Passage:

While older people can heal well from bone
fractures, Castro can expect several weeks
or even months before a complete recovery,
which will likely require physical therapy,
said Dr. Bruce Troen, a University of Miami
geriatrician.
''My bet is that he's going to have significant
impairment of his mobility and rehabilitative
challenges,'' Troen said. "This will
require more than just getting up and walking.
Even for vigorous 78-year-olds, it's not
so easy to hobble around on crutches and
one leg.''
In his letter, Castro said his left kneecap
shattered into eight pieces, requiring surgeons
to reassemble it during an operation that
lasted 3 ¼ hours. Doctors also immobilized
his left upper arm, which suffered a hairline
fracture.
Throughout the ordeal, Castro wrote, he
used a cellphone to issue orders and refused
general anesthesia so that he could "attend
to numerous important issues.''
''He refuses even to lose consciousness,
losing power in effect, for even a few hours,''
said Hans de Salas del Valle, a research
associate at UM's Institute for Cuban and
Cuban-American Studies.
Should Castro become unfit to rule or dies,
his 73-year-old brother would assume control,
as outlined in Cuba's constitution. Raúl
Castro heads Cuba's armed forces and serves
as first vice president to the Communist
Party and powerful Council of State.

Information given:
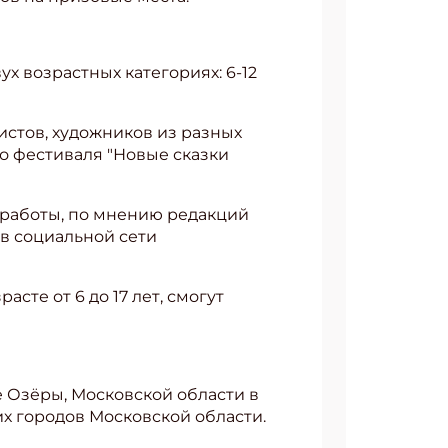
х возрастных категориях: 6-12
листов, художников из разных
о фестиваля "Новые сказки
 работы, по мнению редакций
 в социальной сети
сте от 6 до 17 лет, смогут
 Озёры, Московской области в
ких городов Московской области.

Problem to solve: Rewrite the passage about Castro's injuries between "While older people" and "geriatrician.", inclusive, substituting "rehabilitation" for "physical therapy".

Written response:
While older people can heal well from bone
fractures, Castro can expect several weeks
or even months before a complete recovery,
which will likely require rehabilitation,
said Dr. Bruce Troen, a University of Miami
geriatrician.